> **EXTRACTED ENTRIES**
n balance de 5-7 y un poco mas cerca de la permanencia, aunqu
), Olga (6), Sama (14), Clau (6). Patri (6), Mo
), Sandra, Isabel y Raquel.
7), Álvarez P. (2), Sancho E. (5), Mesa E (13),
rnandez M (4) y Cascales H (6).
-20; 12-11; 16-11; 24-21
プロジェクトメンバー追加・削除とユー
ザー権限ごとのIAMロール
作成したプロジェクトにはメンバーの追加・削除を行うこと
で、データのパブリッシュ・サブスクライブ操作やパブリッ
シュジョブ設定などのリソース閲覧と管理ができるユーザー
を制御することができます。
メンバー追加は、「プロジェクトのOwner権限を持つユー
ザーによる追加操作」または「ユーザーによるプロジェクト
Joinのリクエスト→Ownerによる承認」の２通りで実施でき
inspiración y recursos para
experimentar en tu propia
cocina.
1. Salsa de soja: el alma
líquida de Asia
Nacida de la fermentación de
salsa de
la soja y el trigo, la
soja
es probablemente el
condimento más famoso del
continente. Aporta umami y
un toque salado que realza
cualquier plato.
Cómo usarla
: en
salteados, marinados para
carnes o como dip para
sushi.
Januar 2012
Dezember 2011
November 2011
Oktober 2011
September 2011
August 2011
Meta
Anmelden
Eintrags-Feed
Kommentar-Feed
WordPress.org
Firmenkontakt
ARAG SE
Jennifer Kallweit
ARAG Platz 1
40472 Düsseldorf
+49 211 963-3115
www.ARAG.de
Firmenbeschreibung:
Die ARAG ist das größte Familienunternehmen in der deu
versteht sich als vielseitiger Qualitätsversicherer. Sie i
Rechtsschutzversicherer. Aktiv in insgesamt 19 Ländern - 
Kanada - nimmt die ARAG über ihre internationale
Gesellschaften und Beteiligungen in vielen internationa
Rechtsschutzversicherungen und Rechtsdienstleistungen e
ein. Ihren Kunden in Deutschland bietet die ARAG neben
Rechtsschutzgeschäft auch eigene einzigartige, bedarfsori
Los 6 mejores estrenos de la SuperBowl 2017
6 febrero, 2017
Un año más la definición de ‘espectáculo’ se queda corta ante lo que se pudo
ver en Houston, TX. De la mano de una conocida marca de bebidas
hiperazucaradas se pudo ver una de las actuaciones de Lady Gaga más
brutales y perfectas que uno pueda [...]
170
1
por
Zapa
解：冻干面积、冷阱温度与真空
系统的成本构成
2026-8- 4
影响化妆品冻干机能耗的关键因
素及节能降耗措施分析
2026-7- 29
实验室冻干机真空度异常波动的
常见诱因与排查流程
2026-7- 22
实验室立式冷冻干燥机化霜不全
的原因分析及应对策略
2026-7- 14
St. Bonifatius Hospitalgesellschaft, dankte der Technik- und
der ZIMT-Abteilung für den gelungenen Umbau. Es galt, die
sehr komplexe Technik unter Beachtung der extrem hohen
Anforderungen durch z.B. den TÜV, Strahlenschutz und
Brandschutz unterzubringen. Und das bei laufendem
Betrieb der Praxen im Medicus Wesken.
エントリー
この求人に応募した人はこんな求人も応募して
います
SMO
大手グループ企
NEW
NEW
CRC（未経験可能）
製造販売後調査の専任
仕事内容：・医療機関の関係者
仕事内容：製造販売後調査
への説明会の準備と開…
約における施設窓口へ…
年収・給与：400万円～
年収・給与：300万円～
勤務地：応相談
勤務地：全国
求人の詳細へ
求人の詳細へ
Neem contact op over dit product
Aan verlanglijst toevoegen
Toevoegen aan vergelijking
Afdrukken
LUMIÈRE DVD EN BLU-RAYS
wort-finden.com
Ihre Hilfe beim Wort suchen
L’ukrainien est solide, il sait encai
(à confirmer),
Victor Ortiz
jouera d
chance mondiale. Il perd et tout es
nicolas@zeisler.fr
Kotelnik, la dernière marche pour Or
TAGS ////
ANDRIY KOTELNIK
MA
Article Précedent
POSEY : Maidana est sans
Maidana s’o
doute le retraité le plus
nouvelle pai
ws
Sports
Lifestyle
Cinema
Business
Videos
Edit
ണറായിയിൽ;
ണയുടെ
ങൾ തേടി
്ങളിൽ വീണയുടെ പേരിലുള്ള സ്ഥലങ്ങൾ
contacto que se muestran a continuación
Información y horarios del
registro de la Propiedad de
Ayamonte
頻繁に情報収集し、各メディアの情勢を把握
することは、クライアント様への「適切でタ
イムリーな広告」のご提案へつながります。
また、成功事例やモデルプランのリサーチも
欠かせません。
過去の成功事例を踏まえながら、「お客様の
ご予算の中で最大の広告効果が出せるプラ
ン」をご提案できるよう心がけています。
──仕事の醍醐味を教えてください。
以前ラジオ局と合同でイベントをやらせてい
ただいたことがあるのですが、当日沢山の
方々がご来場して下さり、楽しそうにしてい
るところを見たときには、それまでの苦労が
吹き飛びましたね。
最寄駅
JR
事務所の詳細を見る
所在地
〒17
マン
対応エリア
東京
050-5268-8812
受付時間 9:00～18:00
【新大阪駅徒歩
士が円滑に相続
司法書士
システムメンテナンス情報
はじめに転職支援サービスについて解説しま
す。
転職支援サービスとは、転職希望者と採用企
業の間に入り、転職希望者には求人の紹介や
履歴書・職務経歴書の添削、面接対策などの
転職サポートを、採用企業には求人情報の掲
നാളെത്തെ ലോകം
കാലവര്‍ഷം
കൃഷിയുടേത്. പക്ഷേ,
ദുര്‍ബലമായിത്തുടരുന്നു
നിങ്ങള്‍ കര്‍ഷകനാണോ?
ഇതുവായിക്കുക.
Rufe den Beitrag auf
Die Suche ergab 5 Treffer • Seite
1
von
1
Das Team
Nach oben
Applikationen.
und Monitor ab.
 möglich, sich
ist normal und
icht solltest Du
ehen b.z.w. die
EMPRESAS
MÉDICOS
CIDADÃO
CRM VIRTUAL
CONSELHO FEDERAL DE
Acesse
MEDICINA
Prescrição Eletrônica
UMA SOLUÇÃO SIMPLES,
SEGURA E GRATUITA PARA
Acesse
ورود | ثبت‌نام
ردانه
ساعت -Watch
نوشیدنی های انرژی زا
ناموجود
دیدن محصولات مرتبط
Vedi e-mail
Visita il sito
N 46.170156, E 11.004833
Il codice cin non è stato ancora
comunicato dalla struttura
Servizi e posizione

> **WORK INSTRUCTIONS**
Print every one of the lines above, character for character, with nothing changed.

> **EXERCISE RESPONSE**
n balance de 5-7 y un poco mas cerca de la permanencia, aunqu
), Olga (6), Sama (14), Clau (6). Patri (6), Mo
), Sandra, Isabel y Raquel.
7), Álvarez P. (2), Sancho E. (5), Mesa E (13),
rnandez M (4) y Cascales H (6).
-20; 12-11; 16-11; 24-21
プロジェクトメンバー追加・削除とユー
ザー権限ごとのIAMロール
作成したプロジェクトにはメンバーの追加・削除を行うこと
で、データのパブリッシュ・サブスクライブ操作やパブリッ
シュジョブ設定などのリソース閲覧と管理ができるユーザー
を制御することができます。
メンバー追加は、「プロジェクトのOwner権限を持つユー
ザーによる追加操作」または「ユーザーによるプロジェクト
Joinのリクエスト→Ownerによる承認」の２通りで実施でき
inspiración y recursos para
experimentar en tu propia
cocina.
1. Salsa de soja: el alma
líquida de Asia
Nacida de la fermentación de
salsa de
la soja y el trigo, la
soja
es probablemente el
condimento más famoso del
continente. Aporta umami y
un toque salado que realza
cualquier plato.
Cómo usarla
: en
salteados, marinados para
carnes o como dip para
sushi.
Januar 2012
Dezember 2011
November 2011
Oktober 2011
September 2011
August 2011
Meta
Anmelden
Eintrags-Feed
Kommentar-Feed
WordPress.org
Firmenkontakt
ARAG SE
Jennifer Kallweit
ARAG Platz 1
40472 Düsseldorf
+49 211 963-3115
www.ARAG.de
Firmenbeschreibung:
Die ARAG ist das größte Familienunternehmen in der deu
versteht sich als vielseitiger Qualitätsversicherer. Sie i
Rechtsschutzversicherer. Aktiv in insgesamt 19 Ländern - 
Kanada - nimmt die ARAG über ihre internationale
Gesellschaften und Beteiligungen in vielen internationa
Rechtsschutzversicherungen und Rechtsdienstleistungen e
ein. Ihren Kunden in Deutschland bietet die ARAG neben
Rechtsschutzgeschäft auch eigene einzigartige, bedarfsori
Los 6 mejores estrenos de la SuperBowl 2017
6 febrero, 2017
Un año más la definición de ‘espectáculo’ se queda corta ante lo que se pudo
ver en Houston, TX. De la mano de una conocida marca de bebidas
hiperazucaradas se pudo ver una de las actuaciones de Lady Gaga más
brutales y perfectas que uno pueda [...]
170
1
por
Zapa
解：冻干面积、冷阱温度与真空
系统的成本构成
2026-8- 4
影响化妆品冻干机能耗的关键因
素及节能降耗措施分析
2026-7- 29
实验室冻干机真空度异常波动的
常见诱因与排查流程
2026-7- 22
实验室立式冷冻干燥机化霜不全
的原因分析及应对策略
2026-7- 14
St. Bonifatius Hospitalgesellschaft, dankte der Technik- und
der ZIMT-Abteilung für den gelungenen Umbau. Es galt, die
sehr komplexe Technik unter Beachtung der extrem hohen
Anforderungen durch z.B. den TÜV, Strahlenschutz und
Brandschutz unterzubringen. Und das bei laufendem
Betrieb der Praxen im Medicus Wesken.
エントリー
この求人に応募した人はこんな求人も応募して
います
SMO
大手グループ企
NEW
NEW
CRC（未経験可能）
製造販売後調査の専任
仕事内容：・医療機関の関係者
仕事内容：製造販売後調査
への説明会の準備と開…
約における施設窓口へ…
年収・給与：400万円～
年収・給与：300万円～
勤務地：応相談
勤務地：全国
求人の詳細へ
求人の詳細へ
Neem contact op over dit product
Aan verlanglijst toevoegen
Toevoegen aan vergelijking
Afdrukken
LUMIÈRE DVD EN BLU-RAYS
wort-finden.com
Ihre Hilfe beim Wort suchen
L’ukrainien est solide, il sait encai
(à confirmer),
Victor Ortiz
jouera d
chance mondiale. Il perd et tout es
nicolas@zeisler.fr
Kotelnik, la dernière marche pour Or
TAGS ////
ANDRIY KOTELNIK
MA
Article Précedent
POSEY : Maidana est sans
Maidana s’o
doute le retraité le plus
nouvelle pai
ws
Sports
Lifestyle
Cinema
Business
Videos
Edit
ണറായിയിൽ;
ണയുടെ
ങൾ തേടി
്ങളിൽ വീണയുടെ പേരിലുള്ള സ്ഥലങ്ങൾ
contacto que se muestran a continuación
Información y horarios del
registro de la Propiedad de
Ayamonte
頻繁に情報収集し、各メディアの情勢を把握
することは、クライアント様への「適切でタ
イムリーな広告」のご提案へつながります。
また、成功事例やモデルプランのリサーチも
欠かせません。
過去の成功事例を踏まえながら、「お客様の
ご予算の中で最大の広告効果が出せるプラ
ン」をご提案できるよう心がけています。
──仕事の醍醐味を教えてください。
以前ラジオ局と合同でイベントをやらせてい
ただいたことがあるのですが、当日沢山の
方々がご来場して下さり、楽しそうにしてい
るところを見たときには、それまでの苦労が
吹き飛びましたね。
最寄駅
JR
事務所の詳細を見る
所在地
〒17
マン
対応エリア
東京
050-5268-8812
受付時間 9:00～18:00
【新大阪駅徒歩
士が円滑に相続
司法書士
システムメンテナンス情報
はじめに転職支援サービスについて解説しま
す。
転職支援サービスとは、転職希望者と採用企
業の間に入り、転職希望者には求人の紹介や
履歴書・職務経歴書の添削、面接対策などの
転職サポートを、採用企業には求人情報の掲
നാളെത്തെ ലോകം
കാലവര്‍ഷം
കൃഷിയുടേത്. പക്ഷേ,
ദുര്‍ബലമായിത്തുടരുന്നു
നിങ്ങള്‍ കര്‍ഷകനാണോ?
ഇതുവായിക്കുക.
Rufe den Beitrag auf
Die Suche ergab 5 Treffer • Seite
1
von
1
Das Team
Nach oben
Applikationen.
und Monitor ab.
 möglich, sich
ist normal und
icht solltest Du
ehen b.z.w. die
EMPRESAS
MÉDICOS
CIDADÃO
CRM VIRTUAL
CONSELHO FEDERAL DE
Acesse
MEDICINA
Prescrição Eletrônica
UMA SOLUÇÃO SIMPLES,
SEGURA E GRATUITA PARA
Acesse
ورود | ثبت‌نام
ردانه
ساعت -Watch
نوشیدنی های انرژی زا
ناموجود
دیدن محصولات مرتبط
Vedi e-mail
Visita il sito
N 46.170156, E 11.004833
Il codice cin non è stato ancora
comunicato dalla struttura
Servizi e posizione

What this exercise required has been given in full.